Buses, Gift Catalogue...& Tamil Music
2nd Update from Ron, volunteer at Madurai Sponsor Site (India)
Just FYI, here everyone works 6 days a week. Sunday is off. So my second week started off with a visit to a big dam on the Vaigai River on January 25th.
Nesprus, Chalice Accountant, offered to take me to this site and I was told it would take 45 minutes to get there. Great! So off we go catching the bus at about 10.00 in front of the hospital. We then change buses twice and 2 and half hours later we are at the Dam. So, I reminded Nesprus about the 45 minutes and then he tells me that every time he went to this Dam, he traveled by 2 wheelers (motor cycle or scooter).

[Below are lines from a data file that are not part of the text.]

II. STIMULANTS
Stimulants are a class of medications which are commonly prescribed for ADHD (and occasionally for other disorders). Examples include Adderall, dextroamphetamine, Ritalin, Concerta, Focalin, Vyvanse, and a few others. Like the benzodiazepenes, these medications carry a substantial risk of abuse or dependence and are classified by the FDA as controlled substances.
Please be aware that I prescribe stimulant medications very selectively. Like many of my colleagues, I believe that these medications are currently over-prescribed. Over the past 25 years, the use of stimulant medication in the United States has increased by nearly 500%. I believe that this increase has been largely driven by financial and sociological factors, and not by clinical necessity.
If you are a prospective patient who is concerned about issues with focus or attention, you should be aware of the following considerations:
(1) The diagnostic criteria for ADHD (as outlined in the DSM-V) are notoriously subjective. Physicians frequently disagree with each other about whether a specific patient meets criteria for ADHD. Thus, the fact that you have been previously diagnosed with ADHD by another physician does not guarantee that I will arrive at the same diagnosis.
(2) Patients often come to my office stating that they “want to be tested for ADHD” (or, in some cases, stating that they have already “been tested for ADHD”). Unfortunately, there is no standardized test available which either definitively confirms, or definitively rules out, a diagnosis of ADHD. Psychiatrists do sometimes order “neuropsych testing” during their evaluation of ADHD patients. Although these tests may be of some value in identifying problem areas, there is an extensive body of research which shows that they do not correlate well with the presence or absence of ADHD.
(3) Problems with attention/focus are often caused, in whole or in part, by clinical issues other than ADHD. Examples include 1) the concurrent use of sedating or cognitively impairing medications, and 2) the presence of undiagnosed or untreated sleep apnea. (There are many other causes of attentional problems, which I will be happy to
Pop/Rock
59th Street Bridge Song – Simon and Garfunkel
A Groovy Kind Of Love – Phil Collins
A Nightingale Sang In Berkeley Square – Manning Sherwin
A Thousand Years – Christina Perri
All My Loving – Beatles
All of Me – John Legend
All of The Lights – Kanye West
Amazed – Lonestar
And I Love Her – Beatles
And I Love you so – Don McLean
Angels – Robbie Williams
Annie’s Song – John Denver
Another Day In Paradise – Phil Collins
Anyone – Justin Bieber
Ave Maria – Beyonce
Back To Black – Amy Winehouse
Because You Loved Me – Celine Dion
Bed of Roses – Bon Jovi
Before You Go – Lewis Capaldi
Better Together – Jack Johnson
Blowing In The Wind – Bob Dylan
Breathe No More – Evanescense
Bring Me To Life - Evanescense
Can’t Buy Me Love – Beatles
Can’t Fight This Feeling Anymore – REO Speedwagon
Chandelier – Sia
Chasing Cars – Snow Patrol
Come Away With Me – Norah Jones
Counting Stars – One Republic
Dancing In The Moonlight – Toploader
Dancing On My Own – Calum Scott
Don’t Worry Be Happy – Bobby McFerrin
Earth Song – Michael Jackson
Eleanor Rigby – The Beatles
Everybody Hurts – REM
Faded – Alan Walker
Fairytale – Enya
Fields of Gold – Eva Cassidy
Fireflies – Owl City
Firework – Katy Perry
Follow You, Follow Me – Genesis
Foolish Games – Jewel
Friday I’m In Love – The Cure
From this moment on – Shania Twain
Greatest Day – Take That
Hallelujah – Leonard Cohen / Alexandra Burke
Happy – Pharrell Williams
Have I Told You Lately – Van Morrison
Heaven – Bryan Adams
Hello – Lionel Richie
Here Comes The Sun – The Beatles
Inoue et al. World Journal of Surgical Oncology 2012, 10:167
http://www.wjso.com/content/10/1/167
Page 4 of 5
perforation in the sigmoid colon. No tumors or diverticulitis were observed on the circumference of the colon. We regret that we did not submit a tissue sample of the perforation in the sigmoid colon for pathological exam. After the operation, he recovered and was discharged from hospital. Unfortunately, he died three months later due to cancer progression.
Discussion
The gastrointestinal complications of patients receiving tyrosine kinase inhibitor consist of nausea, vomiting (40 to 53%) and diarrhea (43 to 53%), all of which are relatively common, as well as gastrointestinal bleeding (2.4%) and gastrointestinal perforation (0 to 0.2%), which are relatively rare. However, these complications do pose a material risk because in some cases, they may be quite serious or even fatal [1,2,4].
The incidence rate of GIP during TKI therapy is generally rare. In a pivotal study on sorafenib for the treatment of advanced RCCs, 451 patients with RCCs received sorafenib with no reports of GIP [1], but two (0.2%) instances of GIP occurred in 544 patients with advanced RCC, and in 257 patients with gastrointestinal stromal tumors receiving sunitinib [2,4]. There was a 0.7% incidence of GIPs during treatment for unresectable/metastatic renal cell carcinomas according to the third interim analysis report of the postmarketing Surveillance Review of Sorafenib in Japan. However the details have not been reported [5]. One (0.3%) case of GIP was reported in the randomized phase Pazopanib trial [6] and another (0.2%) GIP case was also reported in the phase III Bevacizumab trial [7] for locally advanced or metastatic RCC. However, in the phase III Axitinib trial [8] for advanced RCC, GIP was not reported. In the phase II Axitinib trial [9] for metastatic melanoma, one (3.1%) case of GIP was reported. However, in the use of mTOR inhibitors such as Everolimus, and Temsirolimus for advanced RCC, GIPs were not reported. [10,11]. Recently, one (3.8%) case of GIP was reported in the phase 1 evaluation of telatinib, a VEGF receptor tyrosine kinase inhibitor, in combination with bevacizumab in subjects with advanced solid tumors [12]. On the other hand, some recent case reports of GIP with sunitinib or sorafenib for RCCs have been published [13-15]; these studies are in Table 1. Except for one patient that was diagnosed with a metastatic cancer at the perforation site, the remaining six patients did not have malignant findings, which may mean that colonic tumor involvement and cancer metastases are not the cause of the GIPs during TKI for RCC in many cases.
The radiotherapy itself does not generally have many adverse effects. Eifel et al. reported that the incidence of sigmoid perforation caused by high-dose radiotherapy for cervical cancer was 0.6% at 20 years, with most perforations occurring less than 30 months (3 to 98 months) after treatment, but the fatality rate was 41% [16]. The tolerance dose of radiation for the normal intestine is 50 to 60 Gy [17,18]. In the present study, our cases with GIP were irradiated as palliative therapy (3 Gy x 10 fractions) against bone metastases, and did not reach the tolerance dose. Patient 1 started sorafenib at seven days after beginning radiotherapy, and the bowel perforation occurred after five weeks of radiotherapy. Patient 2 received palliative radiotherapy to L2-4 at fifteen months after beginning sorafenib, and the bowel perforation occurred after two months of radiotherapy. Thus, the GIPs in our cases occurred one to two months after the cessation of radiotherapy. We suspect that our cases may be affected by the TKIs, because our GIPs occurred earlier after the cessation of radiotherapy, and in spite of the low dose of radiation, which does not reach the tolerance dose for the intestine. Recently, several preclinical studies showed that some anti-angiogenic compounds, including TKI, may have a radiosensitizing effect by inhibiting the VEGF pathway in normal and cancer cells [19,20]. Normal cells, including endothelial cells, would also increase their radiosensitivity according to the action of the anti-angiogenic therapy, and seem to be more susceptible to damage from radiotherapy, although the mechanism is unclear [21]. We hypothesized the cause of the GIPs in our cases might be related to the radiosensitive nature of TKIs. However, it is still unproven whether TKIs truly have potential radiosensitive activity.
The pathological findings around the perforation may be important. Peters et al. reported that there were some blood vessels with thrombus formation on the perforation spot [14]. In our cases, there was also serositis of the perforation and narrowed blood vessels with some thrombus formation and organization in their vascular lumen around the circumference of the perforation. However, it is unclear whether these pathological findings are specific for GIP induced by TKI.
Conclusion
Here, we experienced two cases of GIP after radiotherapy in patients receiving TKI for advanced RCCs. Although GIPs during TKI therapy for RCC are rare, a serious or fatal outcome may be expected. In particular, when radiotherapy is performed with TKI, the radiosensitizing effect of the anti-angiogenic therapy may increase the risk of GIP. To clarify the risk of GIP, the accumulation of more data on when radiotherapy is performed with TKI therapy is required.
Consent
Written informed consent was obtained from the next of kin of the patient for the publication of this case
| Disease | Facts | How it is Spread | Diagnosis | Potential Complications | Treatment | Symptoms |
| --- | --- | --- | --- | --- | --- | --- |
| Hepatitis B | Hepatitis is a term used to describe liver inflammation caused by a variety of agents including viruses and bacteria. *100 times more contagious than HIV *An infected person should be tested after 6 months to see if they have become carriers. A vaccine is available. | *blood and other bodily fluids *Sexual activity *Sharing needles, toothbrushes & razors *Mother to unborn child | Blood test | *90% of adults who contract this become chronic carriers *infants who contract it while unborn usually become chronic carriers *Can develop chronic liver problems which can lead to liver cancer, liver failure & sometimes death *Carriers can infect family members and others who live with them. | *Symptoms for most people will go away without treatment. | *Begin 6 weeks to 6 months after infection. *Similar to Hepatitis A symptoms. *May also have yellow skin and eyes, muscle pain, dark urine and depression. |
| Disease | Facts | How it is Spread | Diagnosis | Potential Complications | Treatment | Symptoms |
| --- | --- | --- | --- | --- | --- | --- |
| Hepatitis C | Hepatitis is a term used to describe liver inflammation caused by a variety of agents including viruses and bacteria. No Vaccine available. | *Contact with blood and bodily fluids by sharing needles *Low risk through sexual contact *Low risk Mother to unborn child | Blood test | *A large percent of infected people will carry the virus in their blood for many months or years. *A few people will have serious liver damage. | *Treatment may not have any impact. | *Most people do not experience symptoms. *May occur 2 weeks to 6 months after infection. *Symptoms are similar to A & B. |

It had been a long time (at least 40 years) since I traveled on an over-crowded (Asian standard) bus. Totally cramped up, standing all the way, holding on with both hands and swinging. Children crying; women swearing at the men, body odor that I can't start to describe. Felt sorry for the short people standing at armpit height. After about 1 1/2 hours I get a seat but a bent- over old women appears, so I give her my seat and I am sure everyone thought I was nuts, including Nesprus. We start moving towards the door about 5 minutes before we reach our stop, only to change buses.
The Dam is really big and the lake is just beautiful. It supplies drinking water to the greater Madurai area and also water for irrigation. The negative is that what was once a beautiful wide river flowing through the city of Madurai is now cesspools of stagnant, dirty water breeding mosquitoes and slums. When the dam was originally built about 60 years ago it must have been a gorgeous picnic destination with a huge park, beautiful gardens, a cascading water fountain. The operative words "must have been" because one can only imagine what once was. Saw some people fishing outside the dam gates; so I will be back there one day with my rod & real but by a two-wheeler. No buses next time, not even to go fishing.
On Feb 1st we (Chalice Staff & I) visited Karasilpatti (patti =village) where we have a sub-site run under the supervision of the nuns. They run a boarding centre for children, most of whom are orphans and sponsored by Chalice donors. Of the 80 residents, only 12 are Catholic and the rest are Hindu. 26 are tribal from the Western Ghat Hills. This village is mostly catholic and the parish has been in existence for a long time but the boarding house was only started in the mid 90s.
I was told that this site was holding a food festival and a visiting doctor was going to talk to the parents of these children about "Nutritious Eating Habits" and all the families were going to have, we call a pot-luck, meal together. We did have the pot-luck meal of about 50 different dishes, great food; and the doctor did talk for 20 minutes; but this set-up was also used to stage a huge welcome for me. It did feel good to be fussed over. One of the sisters then had us driven to a small man-made lake for fishing. Unfortunately, we did not get to this lake till about 1.00 pm and it was really hot, mid 30s. We fished for a while but did not catch any fish. The fish smartly moved into deeper waters where it is cooler.
This site had just completed a project where they had given each of the sponsored children's families 200 cows and 20 female goats. The families were allowed to choose a cow or 3 goats. The expectation is that the family will then have fresh milk for the family and also some to sell. Also the calves and kids can then be sold or kept. Just giving them a new source of income and better nutrition.
We, as sponsors, just donate the money monthly (which is very important) but these nuns and their Chalice staff do all the heavy lifting to make a difference in these families' & children's lives. The success stories are so up-lifting. One child at a time; one family at a time.
I never expected that I would ever like power failures but I do now. I have gotten used to saving my data every 5 minutes. So, when the power fails the hospital generator kicks in about 2 minutes but the surrounding area is out of power and all the loud Tamil music from across the street is silent. They play this loud thumping, heavy drum music from about 5.00 am to about mid-night every day.
I have been eating some nice (straight from the tree) fresh fruits.